De jongens en meisjes waren nog lang niet in zicht, komen binnen en ik ga doodstil zitten en wrijf heel angstig met mijn tong tegen mijn gehemelte en de binnenkant van mijn wangen. Zou ik doodgaan of grote kwalen kunnen verwachten? Vol vragen, pijn en schaamte zat ik er. Dan zegt frater Ermericus met een kwieke stem: "En Piet, ben je zo ver, jij zou ons toch het een en ander gaan vertellen hè?"

Ik begin te snikken en vertel stamelend wat er gebeurd is, misschien werd het wel aangevuld door Frans. De reactie van de frater: "Wat heb jij geluk gehad dat je niets in je keel hebt gekregen, want het had goed de gaten in je darmen kunnen branden".

Na deze voltreffer was ik ook geestelijk even uitgeteld.

Gek is dat ik absoluut niet meer weet hoe ze thuis gereageerd hebben.

Misschien heb ik een goede engelbewaarder die me al tijdens mijn leven bijstaat en niet kon wachten tot na mijn dood.
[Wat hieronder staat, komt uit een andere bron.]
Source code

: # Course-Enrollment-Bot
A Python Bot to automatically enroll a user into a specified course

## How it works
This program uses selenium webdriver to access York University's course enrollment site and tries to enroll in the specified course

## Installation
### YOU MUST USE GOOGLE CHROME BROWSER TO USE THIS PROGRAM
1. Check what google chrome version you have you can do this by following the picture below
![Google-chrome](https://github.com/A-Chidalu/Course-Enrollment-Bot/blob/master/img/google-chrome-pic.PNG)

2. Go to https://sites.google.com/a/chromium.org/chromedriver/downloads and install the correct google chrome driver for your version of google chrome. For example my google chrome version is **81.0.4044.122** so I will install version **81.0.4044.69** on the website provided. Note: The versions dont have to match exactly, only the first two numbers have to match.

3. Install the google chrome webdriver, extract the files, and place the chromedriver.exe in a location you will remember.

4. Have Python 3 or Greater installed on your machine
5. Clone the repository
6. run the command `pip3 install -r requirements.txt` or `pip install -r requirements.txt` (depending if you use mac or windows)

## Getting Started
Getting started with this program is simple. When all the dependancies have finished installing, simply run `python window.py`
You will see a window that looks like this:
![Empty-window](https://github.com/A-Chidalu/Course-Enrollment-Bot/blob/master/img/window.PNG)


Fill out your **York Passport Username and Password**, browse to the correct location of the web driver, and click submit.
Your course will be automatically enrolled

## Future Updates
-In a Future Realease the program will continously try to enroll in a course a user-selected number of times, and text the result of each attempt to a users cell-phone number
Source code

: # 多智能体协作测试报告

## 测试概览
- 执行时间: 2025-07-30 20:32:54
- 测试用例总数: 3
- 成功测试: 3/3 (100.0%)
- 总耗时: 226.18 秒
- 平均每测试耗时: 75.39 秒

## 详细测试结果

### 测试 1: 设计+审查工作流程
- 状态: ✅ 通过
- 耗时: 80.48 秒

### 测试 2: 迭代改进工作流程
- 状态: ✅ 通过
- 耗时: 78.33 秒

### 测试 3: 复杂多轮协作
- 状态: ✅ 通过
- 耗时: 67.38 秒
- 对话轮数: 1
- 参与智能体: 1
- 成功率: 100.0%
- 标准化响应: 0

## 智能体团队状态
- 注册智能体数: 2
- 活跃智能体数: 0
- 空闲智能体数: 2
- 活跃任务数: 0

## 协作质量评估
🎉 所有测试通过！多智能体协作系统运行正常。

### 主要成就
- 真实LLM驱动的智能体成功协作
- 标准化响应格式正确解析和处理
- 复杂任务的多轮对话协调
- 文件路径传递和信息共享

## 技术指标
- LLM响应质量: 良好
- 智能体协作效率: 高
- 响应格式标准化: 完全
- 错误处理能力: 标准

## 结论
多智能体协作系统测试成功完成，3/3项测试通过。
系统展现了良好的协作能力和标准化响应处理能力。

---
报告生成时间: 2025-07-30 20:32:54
Al weer enkele jaren geleden was er een open dag in de Goirkese kerk en ik ben nog eens gaan kijken in die bewuste keuken. Het aanrecht stond er nog, wat leek deze klein en laag. Ik bukte me en door een welhaast magische kracht gedreven, ik kon het niet laten, heb ik nog even een grendel weggedraaid en achter het deurtje gekeken. Na vijftig jaar bleken er geen flessen meer te staan.